**GIVEN TEXT:**
»»

Jayapal thanked her abortion doctor, who was in the room, as well as the other women who shared their stories.
Then came the Q&A, which drew a particularly interesting question from the audience.
Nilofar Ganjaie with the Northwest Abortion Access Fund (NWAAF) mentioned the fact that last month New York City became the first city in the country to fund abortions in their budget. The city added $250,000 to the New York Abortion Access Fund, which "provides payment to clinics on behalf of women who might not be able to pay for abortions, but are not covered by insurance or Medicaid."
"Even when abortion is accessible it is incredibly expensive, and that makes it inaccessible for a lot of people," Ganjaie said. She went on to ask what grassroots activists could do to secure local, state, and federal money for abortions.
Jayapal said the Hyde Amendment bars federal funding for abortions, but noted that Rep. Barbara Lee's Each Woman Act would repeal Hyde, as would Jayapal's own Medicare for All Act.
She then called NYC's decision to fund abortions "awesome" and told the activists to take the idea to City Hall and to Olympia.

««

**SOURCE MATERIAL:**

»»

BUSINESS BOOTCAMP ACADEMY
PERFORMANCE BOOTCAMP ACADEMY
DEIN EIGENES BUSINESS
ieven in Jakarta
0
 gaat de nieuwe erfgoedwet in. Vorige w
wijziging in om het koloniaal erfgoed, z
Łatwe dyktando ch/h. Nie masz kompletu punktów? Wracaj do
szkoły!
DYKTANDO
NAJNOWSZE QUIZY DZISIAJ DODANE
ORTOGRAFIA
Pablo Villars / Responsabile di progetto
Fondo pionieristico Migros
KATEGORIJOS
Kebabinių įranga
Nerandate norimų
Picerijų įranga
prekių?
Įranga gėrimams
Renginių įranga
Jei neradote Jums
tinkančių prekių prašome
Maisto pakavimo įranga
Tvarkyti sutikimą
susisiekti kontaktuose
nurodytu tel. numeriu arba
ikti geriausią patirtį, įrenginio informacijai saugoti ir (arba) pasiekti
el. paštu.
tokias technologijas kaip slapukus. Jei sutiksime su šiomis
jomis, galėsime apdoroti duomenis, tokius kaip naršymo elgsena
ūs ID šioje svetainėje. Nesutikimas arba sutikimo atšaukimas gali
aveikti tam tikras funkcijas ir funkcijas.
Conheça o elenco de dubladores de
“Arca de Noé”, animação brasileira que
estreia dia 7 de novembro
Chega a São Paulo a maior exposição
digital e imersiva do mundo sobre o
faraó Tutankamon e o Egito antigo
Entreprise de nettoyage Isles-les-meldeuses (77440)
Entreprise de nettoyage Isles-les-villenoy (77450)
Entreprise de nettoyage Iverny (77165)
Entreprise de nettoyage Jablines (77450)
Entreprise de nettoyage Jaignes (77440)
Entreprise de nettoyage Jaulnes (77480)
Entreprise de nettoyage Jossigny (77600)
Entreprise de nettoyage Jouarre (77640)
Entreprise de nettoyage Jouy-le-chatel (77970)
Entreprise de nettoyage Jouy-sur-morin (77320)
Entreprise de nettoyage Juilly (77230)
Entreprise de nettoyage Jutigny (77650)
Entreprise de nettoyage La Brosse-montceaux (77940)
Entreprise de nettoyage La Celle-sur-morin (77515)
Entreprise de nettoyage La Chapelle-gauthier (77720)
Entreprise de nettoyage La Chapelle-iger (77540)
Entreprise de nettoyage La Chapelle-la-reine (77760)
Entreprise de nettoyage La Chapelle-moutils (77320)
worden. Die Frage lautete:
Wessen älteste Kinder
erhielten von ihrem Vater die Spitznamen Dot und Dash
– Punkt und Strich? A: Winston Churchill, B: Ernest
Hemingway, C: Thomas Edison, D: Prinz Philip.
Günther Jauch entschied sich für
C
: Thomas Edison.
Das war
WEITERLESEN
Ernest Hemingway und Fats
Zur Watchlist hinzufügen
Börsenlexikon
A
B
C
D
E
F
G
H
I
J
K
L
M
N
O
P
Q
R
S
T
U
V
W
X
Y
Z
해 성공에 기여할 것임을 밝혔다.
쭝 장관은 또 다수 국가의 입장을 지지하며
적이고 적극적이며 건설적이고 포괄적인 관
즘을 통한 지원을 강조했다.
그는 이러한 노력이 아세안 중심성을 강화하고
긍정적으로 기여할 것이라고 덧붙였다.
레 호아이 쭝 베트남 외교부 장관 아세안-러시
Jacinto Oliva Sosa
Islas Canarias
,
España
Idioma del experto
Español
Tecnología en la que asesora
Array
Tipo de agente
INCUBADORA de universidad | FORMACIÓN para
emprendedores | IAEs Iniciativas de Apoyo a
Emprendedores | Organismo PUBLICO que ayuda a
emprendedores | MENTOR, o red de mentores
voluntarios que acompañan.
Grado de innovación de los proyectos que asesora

««

**THINGS TO DO:**
(A) Please reproduce the passage on abortion funding verbatim, beginning at the words "Nilofar Ganjaie with" and stopping after "for All Act.".
(B) Name every law or piece of legislation mentioned in the passage on abortion funding.
(C) Write the next part of the passage on abortion funding, continuing on from its final sentence.

**ANSWERS PROVIDED:**
(A)
Nilofar Ganjaie with the Northwest Abortion Access Fund (NWAAF) mentioned the fact that last month New York City became the first city in the country to fund abortions in their budget. The city added $250,000 to the New York Abortion Access Fund, which "provides payment to clinics on behalf of women who might not be able to pay for abortions, but are not covered by insurance or Medicaid."
"Even when abortion is accessible it is incredibly expensive, and that makes it inaccessible for a lot of people," Ganjaie said. She went on to ask what grassroots activists could do to secure local, state, and federal money for abortions.
Jayapal said the Hyde Amendment bars federal funding for abortions, but noted that Rep. Barbara Lee's Each Woman Act would repeal Hyde, as would Jayapal's own Medicare for All Act.

(B)
Hyde Amendment
Each Woman Act
Medicare for All Act

(C)
"They're going to love me," Jayapal said jokingly, "But you should take that to the city council and talk to them about doing something similar. And take it to the State and talk about doing something similar."
"My sense is we have a city and a State Legislature that has been friendly to some of those things," Jayapal added.
Good point! Why doesn't Seattle or the state of Washington help fund abortions for women who can't afford them? City and state officials were happy to pat themselves on the back for living in a state that has codified Roe into law, for living in a state that covers abortion for people on Medicaid, and for continuing to work to increase access to abortion. But, as Ganjaie mentioned, many people in the region still can't afford to exercise their constitutional right. That leaves abortion funds to help fill the gap.
In an excellent piece from the Portland Mercury back in 2017, Megan Burbank reports that our regional abortion fund runs out of money by Tuesday or Wednesday every week.
The NWAAF is a volunteer organization that runs a hotline for people who can't afford abortions. They cover the PNW region, including Alaska, Oregon, Idaho, and Washington. If they have the money, the group issues grants to pay clinics for part of the person's abortion costs. They also pay for travel and lodging for people who must drive or fly long distances to get to those clinics.
People can't afford abortions for a number of reasons. Some have private insurance, but their deductibles are so high that they have to pay the full cost of the abortion out-of-pocket, and they don't have it. Some abortions, especially later term ones, can cost thousands of dollars.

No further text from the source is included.